Having dismissed the trustee’s claims on a statutory reading of section 550, Judge Rakoff further dismissed the trustee’s claims on the alternative grounds that extraterritorial application of section 550 would violate the principles of international comity. Noting that various foreign feeder funds already were in liquidation proceedings in their home jurisdictions, Judge Rakoff concluded that the trustee was using SIPA to “reach around” such foreign liquidations, in violation of comity principles.
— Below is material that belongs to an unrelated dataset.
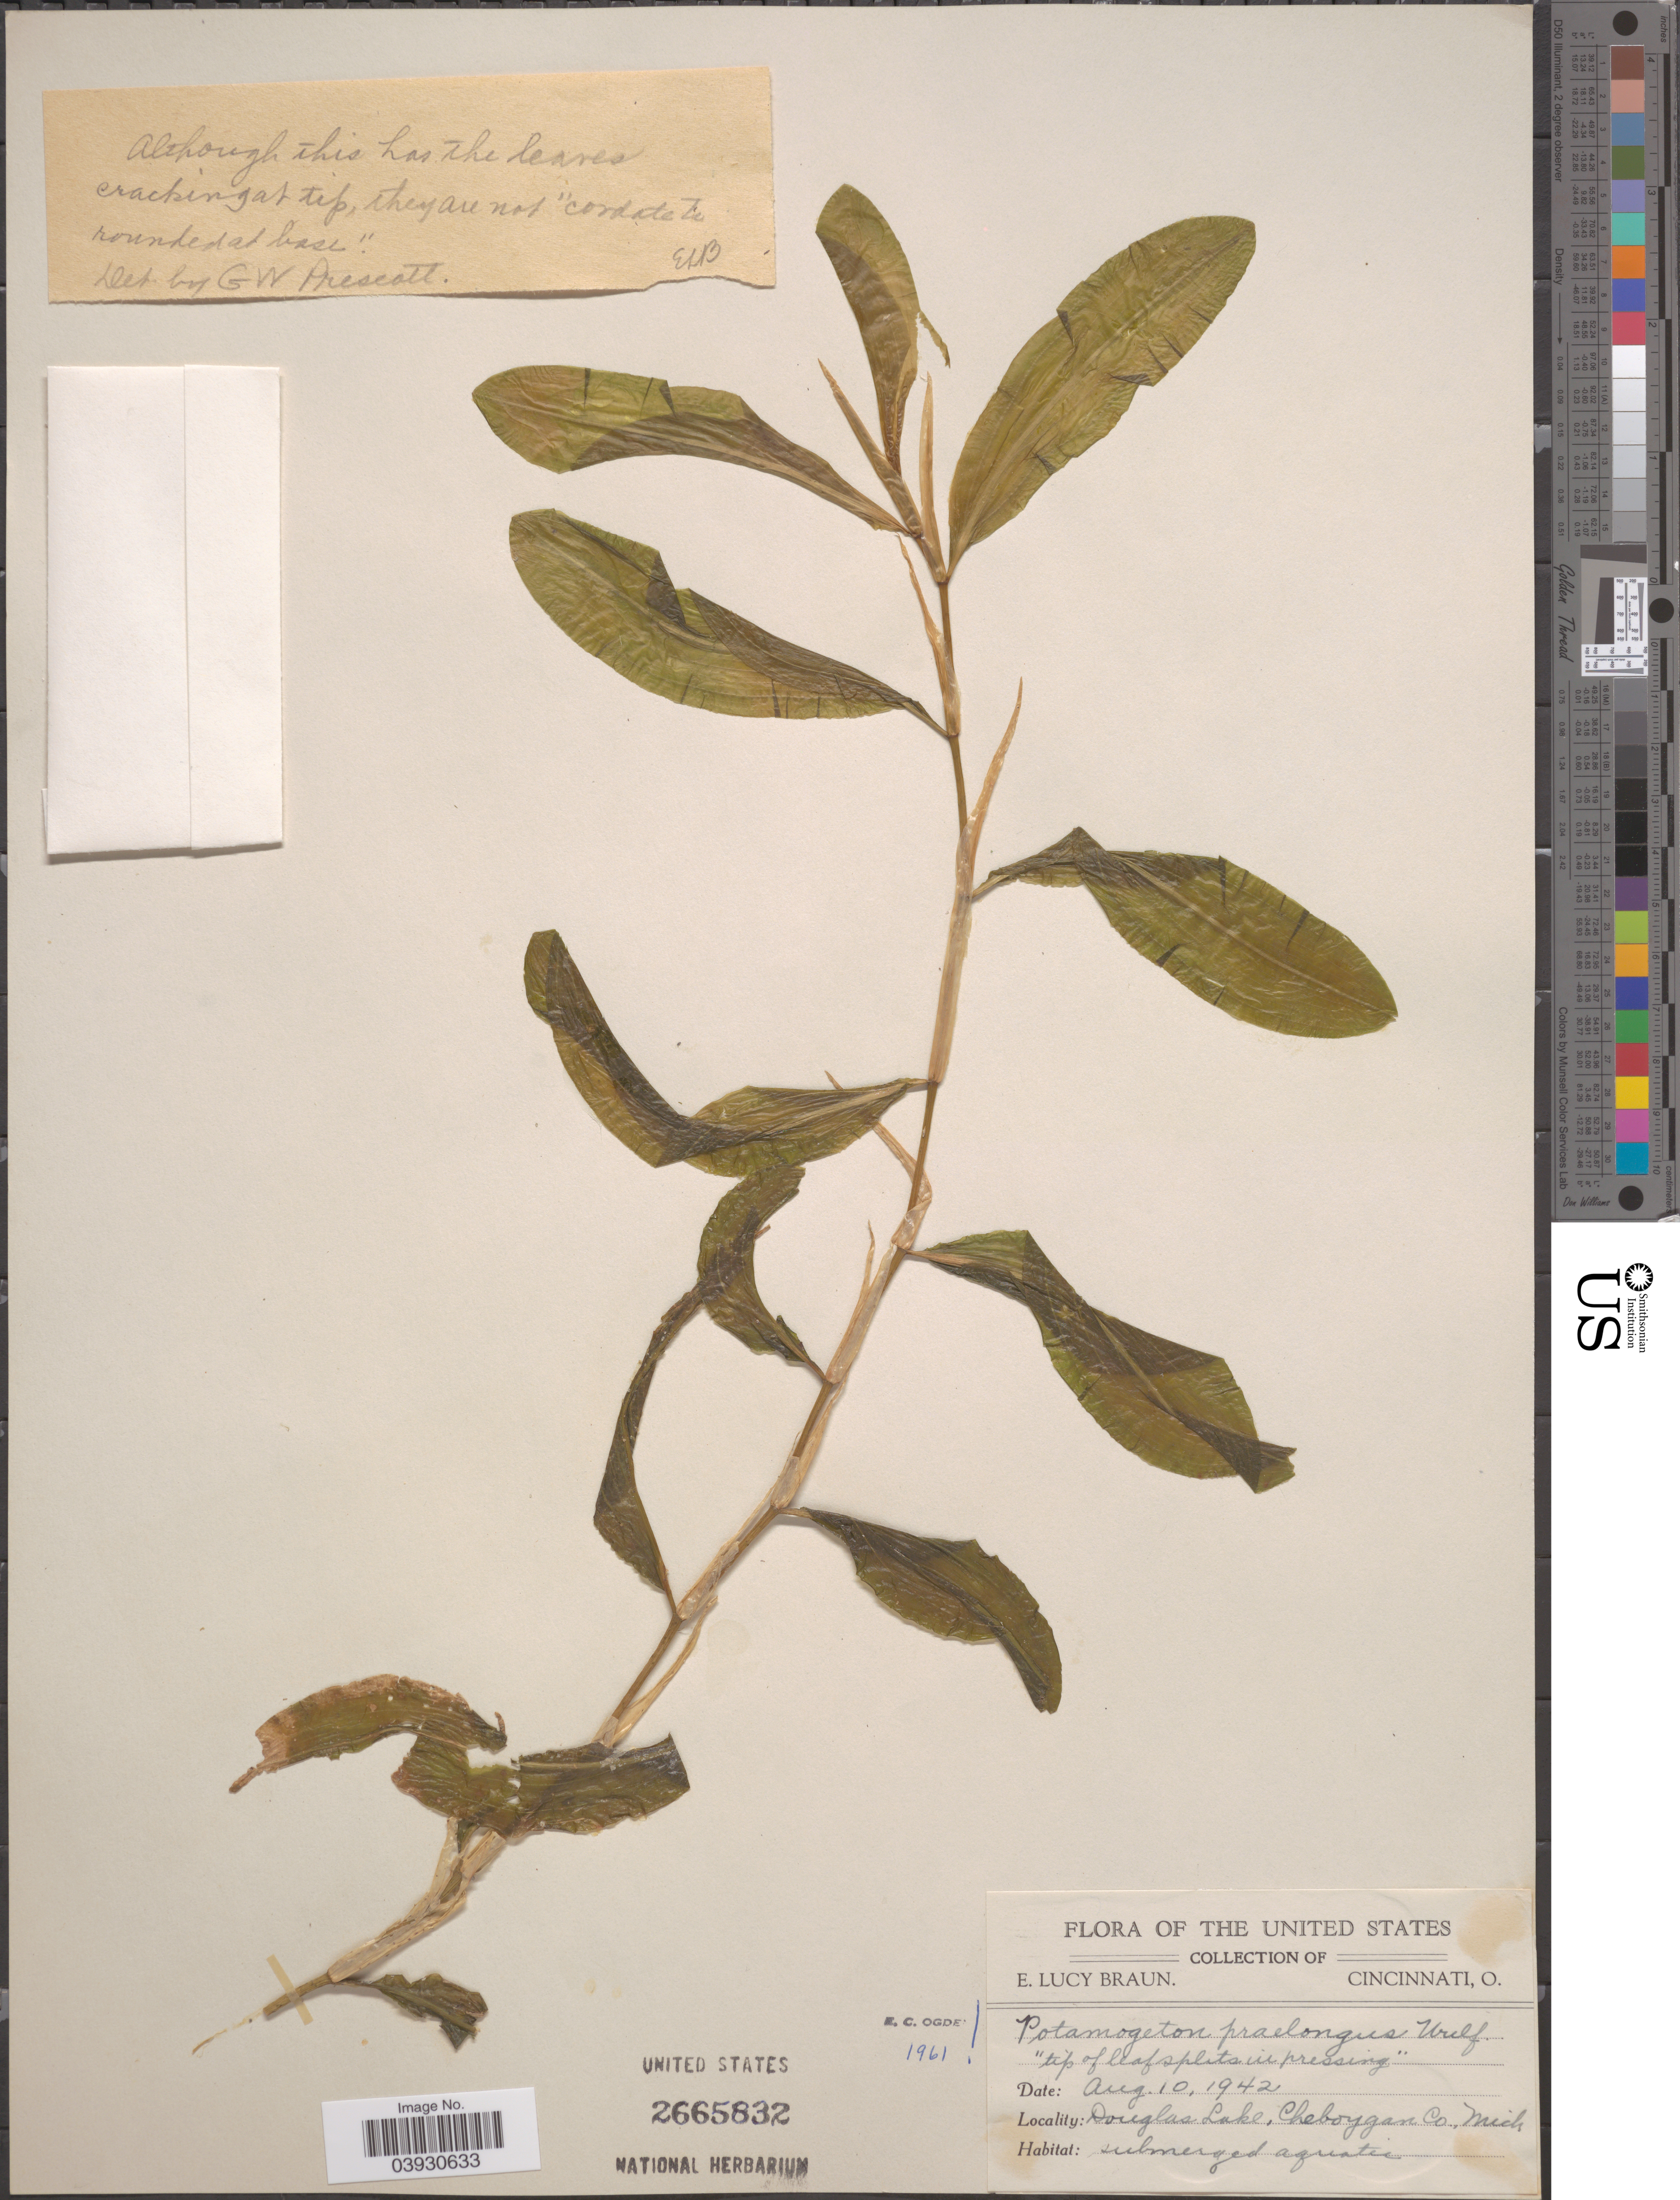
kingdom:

The Court found that those foreign jurisdictions “have a greater interest in applying their own laws than does the United States.” While noting the potential risk of a U.S. debtor fraudulently transferring its assets offshore to avoid U.S. bankruptcy law, the Court stated that such a risk was outweighed by the danger of “international discord.”


Although the Court’s decision provides some comfort to foreign businesses who have received property that originated with U.S. debtors, the decision is not without its limits, as the individual circumstances of a particular transfer may warrant application of the statute. If the Court’s decision is left intact, it will undoubtedly have a widespread impact, as U.S. debtors increasingly have international ties. Non-U.S. creditors should be on watch for the next move,as the trustee determines whether to appeal Judge Rakoff’s decision.